1. "Add compatibility layer for _timescaledb_internal functions" - This change was made on Tue Aug 29 18:13:24 2023 +0200.
2. "Move functions to _timescaledb_functions schema" - This change was made on Sun Aug 20 22:47:10 2023 +0200.
3. "Move utility functions to _timescaledb_functions schema" - This change was made on Tue Aug 22 12:01:19 2023 +0200.
4. "Move partitioning functions to _timescaledb_functions schema" - This change was made on Tue Aug 29 10:49:47 2023 +0200.


请注意，LLM 用来撰写答案的上下文仅来自于指定日期范围内检索到的文档。

这展示了如何使用 Timescale Vector 通过检索与您的查询相关的日期范围内的文档来增强检索增强生成。

## 3. 使用 ANN 搜索索引加速查询

可以通过在嵌入列上创建索引来加速相似性查询。建议在摄取了大部分数据后再执行此操作。

Timescale Vector 支持以下索引：
- timescale_vector 索引 (tsv)：一种受 disk-ann 启发的图形索引，用于快速相似性搜索（默认）。
- pgvector 的 HNSW 索引：一种分层可导航小世界图索引，用于快速相似性搜索。
- pgvector 的 IVFFLAT 索引：一种倒排文件索引，用于快速相似性搜索。

重要提示：在 PostgreSQL 中，每个表只能在一列上有一个索引。因此，如果您想测试不同索引类型的性能，可以通过以下几种方式实现：(1) 创建具有不同索引的多个表，(2) 在同一表中创建多个向量列，并在每个列上创建不同的索引，或者 (3) 在同一列上删除并重新创建索引并比较结果。

In [43]:
# Initialize an existing TimescaleVector store
COLLECTION_NAME = "timescale_commits"
embeddings = OpenAIEmbeddings()
db = TimescaleVector(
    collection_name=COLLECTION_NAME,
    service_url=SERVICE_URL,
    embedding_function=embeddings,
)

使用 `create_index()` 函数而不带额外参数将默认创建 `timescale_vector_index`，并使用默认参数。

In [44]:
# create an index
# by default this will create a Timescale Vector (DiskANN) index
db.create_index()

你还可以为索引指定参数。有关不同参数及其对性能影响的详细讨论，请参阅 Timescale Vector 文档。

注意：你不需要指定参数，因为我们已经设置了智能默认值。但如果你想为特定数据集进行实验以榨取更多性能，也可以随时指定自己的参数。

In [45]:
# drop the old index
db.drop_index()

# create an index
# Note: You don't need to specify m and ef_construction parameters as we set smart defaults.
db.create_index(index_type="tsv", max_alpha=1.0, num_neighbors=50)

Timescale Vector 还支持 HNSW ANN 索引算法以及 ivfflat ANN 索引算法。只需在 `index_type` 参数中指定您想要创建的索引，并可选择性地指定索引的参数。

In [46]:
# drop the old index
db.drop_index()

# Create an HNSW index
# Note: You don't need to specify m and ef_construction parameters as we set smart defaults.
db.create_index(index_type="hnsw", m=16, ef_construction=64)

In [47]:
# drop the old index
db.drop_index()

# Create an IVFFLAT index
# Note: You don't need to specify num_lists and num_records parameters as we set smart defaults.
db.create_index(index_type="ivfflat", num_lists=20, num_records=1000)

通常，我们建议使用默认的时间尺度向量索引，或 HNSW 索引。

In [48]:
# drop the old index
db.drop_index()
# Create a new timescale vector index
db.create_index()

## 4. 自我查询检索器与 Timescale Vector

Timescale Vector 也支持自我查询检索器功能，这使其能够查询自身。给定一个包含查询语句和筛选器（单个或复合）的自然语言查询，检索器会使用 LLM 查询构造链来编写 SQL 查询，然后将其应用于 Timescale Vector 向量存储中的底层 PostgreSQL 数据库。

关于自我查询的更多信息，请参阅[文档](/docs/how_to/self_query)。

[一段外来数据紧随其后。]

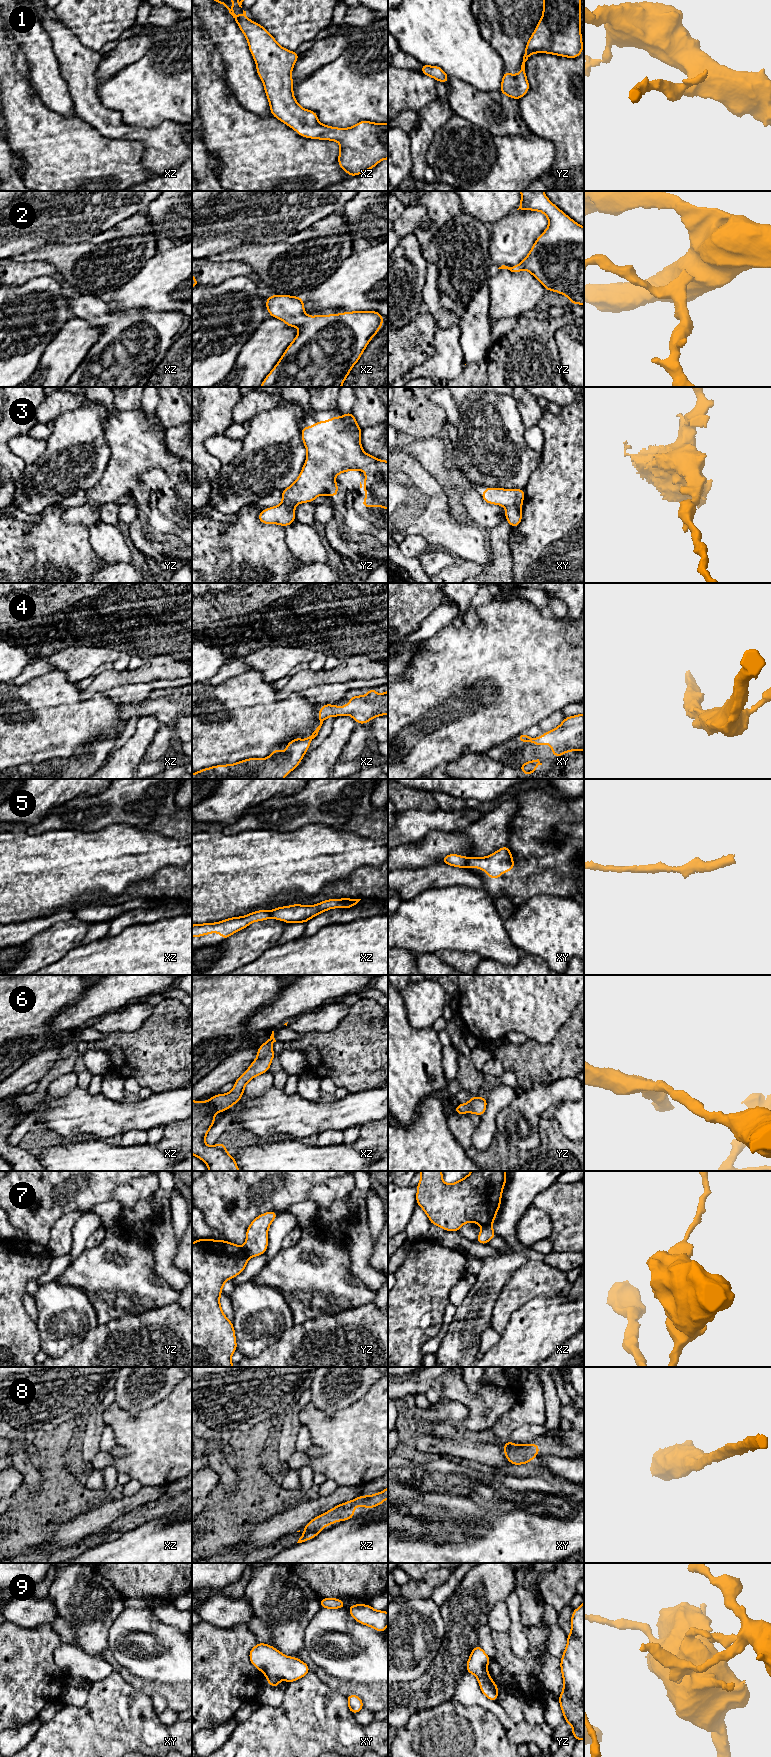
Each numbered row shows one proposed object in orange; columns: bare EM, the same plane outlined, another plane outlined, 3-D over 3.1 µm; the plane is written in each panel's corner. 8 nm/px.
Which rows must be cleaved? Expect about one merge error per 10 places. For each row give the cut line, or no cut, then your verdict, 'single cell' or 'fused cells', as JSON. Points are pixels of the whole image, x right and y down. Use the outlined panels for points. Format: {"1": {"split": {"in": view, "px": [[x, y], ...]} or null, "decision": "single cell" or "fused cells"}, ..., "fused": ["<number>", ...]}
{"1": {"split": null, "decision": "single cell"}, "2": {"split": null, "decision": "single cell"}, "3": {"split": {"in": "xy", "px": [[520, 506], [508, 506], [506, 508]]}, "decision": "fused cells"}, "4": {"split": null, "decision": "single cell"}, "5": {"split": {"in": "xy", "px": [[468, 858], [465, 866]]}, "decision": "fused cells"}, "6": {"split": null, "decision": "single cell"}, "7": {"split": {"in": "yz", "px": [[243, 1247], [248, 1257]]}, "decision": "fused cells"}, "8": {"split": null, "decision": "single cell"}, "9": {"split": {"in": "xy", "px": [[267, 1677], [277, 1676], [280, 1679]]}, "decision": "fused cells"}, "fused": ["3", "5", "7", "9"]}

为了说明使用 Timescale Vector 进行自查询，我们将使用与第 3 部分相同的 gitlog 数据集。

In [49]:
COLLECTION_NAME = "timescale_commits"
vectorstore = TimescaleVector(
    embedding_function=OpenAIEmbeddings(),
    collection_name=COLLECTION_NAME,
    service_url=SERVICE_URL,
)

接下来，我们将创建自查询检索器。为此，我们需要预先提供有关文档支持的元数据字段以及文档内容简短描述的一些信息。

In [50]:
from langchain.chains.query_constructor.base import AttributeInfo
from langchain.retrievers.self_query.base import SelfQueryRetriever
from langchain_openai import OpenAI

# Give LLM info about the metadata fields
metadata_field_info = [
    AttributeInfo(
        name="id",
        description="A UUID v1 generated from the date of the commit",
        type="uuid",
    ),
    AttributeInfo(
        name="date",
        description="The date of the commit in timestamptz format",
        type="timestamptz",
    ),
    AttributeInfo(
        name="author_name",
        description="The name of the author of the commit",
        type="string",
    ),
    AttributeInfo(
        name="author_email",
        description="The email address of the author of the commit",
        type="string",
    ),
]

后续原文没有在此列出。